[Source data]
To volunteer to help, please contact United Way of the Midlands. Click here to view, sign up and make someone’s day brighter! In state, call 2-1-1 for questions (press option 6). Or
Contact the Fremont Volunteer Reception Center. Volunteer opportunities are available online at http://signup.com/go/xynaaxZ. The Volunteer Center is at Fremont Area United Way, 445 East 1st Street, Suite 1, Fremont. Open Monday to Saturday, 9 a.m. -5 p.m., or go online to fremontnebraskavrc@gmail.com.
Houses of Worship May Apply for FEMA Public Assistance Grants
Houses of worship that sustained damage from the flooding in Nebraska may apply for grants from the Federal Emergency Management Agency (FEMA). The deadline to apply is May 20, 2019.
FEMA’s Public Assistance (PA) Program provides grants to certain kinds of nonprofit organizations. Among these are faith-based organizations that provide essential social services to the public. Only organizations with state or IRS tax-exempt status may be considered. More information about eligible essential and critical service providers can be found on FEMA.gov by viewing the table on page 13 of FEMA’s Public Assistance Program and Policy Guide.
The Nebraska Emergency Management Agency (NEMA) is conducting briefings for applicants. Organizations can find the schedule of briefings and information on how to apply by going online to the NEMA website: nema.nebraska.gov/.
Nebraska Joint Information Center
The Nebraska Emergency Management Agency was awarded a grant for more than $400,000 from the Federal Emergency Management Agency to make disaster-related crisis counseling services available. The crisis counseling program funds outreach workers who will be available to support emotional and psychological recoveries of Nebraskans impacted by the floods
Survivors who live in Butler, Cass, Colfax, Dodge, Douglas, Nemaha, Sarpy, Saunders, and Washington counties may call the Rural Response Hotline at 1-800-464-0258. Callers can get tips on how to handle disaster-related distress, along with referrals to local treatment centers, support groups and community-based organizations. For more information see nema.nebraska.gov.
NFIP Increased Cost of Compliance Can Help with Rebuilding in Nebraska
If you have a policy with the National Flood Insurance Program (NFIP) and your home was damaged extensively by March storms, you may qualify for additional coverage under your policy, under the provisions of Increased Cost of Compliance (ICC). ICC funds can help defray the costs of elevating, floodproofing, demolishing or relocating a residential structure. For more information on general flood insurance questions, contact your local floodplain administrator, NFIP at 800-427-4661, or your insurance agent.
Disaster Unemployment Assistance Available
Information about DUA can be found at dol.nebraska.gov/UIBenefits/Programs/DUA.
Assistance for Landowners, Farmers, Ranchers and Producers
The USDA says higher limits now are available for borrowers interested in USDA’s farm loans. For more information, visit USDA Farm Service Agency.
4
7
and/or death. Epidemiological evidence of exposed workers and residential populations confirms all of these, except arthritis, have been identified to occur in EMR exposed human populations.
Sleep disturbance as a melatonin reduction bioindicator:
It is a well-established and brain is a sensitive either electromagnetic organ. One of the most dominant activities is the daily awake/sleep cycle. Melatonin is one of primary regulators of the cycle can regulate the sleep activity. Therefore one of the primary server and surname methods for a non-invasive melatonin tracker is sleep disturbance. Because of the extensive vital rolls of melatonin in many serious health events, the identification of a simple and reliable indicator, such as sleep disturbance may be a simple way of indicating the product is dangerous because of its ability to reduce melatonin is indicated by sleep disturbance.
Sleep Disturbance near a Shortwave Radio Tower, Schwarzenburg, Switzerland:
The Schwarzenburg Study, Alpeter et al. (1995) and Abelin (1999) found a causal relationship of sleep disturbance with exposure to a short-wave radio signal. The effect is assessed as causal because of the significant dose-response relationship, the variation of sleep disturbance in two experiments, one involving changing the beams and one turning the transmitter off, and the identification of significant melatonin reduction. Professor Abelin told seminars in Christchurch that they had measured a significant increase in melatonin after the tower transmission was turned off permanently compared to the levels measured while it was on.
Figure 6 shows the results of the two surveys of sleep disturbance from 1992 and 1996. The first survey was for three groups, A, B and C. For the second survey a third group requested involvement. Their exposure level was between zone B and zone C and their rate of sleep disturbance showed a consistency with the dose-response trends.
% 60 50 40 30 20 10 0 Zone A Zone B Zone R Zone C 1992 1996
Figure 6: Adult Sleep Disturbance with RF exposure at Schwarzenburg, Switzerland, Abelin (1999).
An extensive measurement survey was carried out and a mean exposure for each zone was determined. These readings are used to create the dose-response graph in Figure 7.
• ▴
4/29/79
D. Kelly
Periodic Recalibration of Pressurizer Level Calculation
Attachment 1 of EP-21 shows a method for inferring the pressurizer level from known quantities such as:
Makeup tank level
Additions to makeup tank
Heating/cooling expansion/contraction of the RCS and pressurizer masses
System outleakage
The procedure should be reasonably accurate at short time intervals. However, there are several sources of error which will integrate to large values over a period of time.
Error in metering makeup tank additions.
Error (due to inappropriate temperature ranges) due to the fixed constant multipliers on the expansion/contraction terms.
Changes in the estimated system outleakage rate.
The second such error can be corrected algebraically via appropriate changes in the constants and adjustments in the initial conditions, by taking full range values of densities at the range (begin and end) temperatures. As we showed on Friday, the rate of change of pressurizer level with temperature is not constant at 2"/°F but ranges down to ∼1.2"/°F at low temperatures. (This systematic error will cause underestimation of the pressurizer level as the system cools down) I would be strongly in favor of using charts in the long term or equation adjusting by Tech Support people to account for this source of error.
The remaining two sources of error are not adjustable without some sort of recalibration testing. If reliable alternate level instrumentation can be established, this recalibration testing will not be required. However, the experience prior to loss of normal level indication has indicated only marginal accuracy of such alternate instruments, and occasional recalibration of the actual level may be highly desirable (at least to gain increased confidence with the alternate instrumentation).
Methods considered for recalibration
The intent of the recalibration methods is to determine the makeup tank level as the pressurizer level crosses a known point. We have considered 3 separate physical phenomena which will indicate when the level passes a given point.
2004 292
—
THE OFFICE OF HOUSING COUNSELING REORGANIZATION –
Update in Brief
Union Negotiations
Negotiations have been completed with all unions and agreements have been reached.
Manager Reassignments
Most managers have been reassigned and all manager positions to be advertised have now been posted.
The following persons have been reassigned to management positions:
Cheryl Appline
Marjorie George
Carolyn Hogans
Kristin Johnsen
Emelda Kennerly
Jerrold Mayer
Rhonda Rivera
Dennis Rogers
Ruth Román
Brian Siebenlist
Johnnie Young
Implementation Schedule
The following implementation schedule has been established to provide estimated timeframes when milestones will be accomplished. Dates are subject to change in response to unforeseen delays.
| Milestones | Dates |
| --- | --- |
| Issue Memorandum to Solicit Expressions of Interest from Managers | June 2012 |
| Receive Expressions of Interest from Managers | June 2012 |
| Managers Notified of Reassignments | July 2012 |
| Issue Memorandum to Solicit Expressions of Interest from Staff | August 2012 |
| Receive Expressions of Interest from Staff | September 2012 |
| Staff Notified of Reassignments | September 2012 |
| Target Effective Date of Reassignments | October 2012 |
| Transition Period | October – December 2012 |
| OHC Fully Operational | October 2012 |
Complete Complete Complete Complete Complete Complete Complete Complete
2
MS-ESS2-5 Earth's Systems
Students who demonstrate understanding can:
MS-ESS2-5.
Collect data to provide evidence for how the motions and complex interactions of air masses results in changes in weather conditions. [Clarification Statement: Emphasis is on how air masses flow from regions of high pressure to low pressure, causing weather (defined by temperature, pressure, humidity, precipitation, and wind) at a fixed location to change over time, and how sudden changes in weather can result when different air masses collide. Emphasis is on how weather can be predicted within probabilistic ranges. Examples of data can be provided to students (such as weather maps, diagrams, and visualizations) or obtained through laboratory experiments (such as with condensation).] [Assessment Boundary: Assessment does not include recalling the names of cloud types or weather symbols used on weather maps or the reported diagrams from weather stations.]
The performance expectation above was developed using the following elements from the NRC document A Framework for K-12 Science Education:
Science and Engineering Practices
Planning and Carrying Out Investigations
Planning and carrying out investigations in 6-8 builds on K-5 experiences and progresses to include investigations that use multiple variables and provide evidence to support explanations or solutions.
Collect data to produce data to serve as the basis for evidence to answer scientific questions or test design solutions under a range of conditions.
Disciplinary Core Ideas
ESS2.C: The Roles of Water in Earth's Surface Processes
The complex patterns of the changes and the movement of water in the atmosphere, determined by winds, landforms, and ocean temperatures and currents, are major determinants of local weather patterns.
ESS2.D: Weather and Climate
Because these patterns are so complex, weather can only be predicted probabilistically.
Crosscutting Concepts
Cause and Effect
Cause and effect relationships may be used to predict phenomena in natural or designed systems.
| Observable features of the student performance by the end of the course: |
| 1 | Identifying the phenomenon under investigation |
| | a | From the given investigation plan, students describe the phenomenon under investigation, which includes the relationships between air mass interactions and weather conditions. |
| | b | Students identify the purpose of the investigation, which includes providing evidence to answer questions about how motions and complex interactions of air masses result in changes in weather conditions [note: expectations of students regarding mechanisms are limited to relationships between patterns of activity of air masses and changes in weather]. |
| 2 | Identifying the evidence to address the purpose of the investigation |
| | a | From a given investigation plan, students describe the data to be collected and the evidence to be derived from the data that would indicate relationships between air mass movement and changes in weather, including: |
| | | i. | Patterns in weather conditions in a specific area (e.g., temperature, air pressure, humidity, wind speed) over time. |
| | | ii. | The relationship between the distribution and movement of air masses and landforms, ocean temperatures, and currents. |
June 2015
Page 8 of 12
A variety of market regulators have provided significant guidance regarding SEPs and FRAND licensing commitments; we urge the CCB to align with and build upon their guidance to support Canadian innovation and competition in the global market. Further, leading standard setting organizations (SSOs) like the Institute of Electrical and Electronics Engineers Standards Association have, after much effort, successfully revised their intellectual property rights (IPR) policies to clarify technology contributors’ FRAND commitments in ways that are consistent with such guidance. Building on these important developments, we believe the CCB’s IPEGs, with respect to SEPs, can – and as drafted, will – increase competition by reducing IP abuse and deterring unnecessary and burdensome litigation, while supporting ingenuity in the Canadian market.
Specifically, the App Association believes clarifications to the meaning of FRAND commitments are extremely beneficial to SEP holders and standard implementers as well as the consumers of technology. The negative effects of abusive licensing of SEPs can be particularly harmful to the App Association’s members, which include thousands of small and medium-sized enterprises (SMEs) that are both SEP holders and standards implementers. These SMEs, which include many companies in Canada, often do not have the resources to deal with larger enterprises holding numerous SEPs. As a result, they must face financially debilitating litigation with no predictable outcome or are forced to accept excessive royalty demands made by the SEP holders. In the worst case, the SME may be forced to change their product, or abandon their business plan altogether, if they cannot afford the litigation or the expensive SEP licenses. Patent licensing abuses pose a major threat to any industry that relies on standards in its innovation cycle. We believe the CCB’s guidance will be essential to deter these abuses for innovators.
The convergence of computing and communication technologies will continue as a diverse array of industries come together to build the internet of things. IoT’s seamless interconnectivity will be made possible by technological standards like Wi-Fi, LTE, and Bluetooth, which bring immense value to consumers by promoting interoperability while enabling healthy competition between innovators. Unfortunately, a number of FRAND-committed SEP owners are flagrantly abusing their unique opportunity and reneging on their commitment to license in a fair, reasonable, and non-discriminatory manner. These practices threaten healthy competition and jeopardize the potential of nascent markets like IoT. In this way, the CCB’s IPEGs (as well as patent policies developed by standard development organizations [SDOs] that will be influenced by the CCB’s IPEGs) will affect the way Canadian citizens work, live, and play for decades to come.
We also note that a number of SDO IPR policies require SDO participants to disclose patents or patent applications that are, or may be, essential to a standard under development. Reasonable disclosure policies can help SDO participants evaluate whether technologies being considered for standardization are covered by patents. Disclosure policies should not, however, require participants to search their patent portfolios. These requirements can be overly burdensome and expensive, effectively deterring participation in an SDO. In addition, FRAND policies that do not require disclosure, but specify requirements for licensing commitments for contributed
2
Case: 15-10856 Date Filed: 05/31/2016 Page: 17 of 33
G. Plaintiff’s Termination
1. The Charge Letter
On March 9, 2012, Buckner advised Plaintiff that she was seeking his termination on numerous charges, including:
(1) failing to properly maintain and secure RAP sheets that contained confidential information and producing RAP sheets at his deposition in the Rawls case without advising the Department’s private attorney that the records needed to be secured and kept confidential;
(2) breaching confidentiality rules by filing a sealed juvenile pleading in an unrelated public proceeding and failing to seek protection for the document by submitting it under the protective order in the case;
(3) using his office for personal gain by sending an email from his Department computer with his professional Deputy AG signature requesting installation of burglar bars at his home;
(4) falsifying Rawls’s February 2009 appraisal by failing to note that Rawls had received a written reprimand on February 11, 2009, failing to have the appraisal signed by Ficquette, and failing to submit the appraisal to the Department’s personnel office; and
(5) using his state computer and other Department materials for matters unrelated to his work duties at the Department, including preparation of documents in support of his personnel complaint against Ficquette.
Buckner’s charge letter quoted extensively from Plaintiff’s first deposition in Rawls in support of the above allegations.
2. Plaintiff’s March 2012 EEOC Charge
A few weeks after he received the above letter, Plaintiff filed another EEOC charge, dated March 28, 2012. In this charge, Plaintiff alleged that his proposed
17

> YOUR OBJECTIVE: Repeat only the lines above, from the first line of the entries through the line that contains "Contact the Fremont", including both ends.

> COMPLETED EXERCISE:
To volunteer to help, please contact United Way of the Midlands. Click here to view, sign up and make someone’s day brighter! In state, call 2-1-1 for questions (press option 6). Or
Contact the Fremont Volunteer Reception Center. Volunteer opportunities are available online at http://signup.com/go/xynaaxZ. The Volunteer Center is at Fremont Area United Way, 445 East 1st Street, Suite 1, Fremont. Open Monday to Saturday, 9 a.m. -5 p.m., or go online to fremontnebraskavrc@gmail.com.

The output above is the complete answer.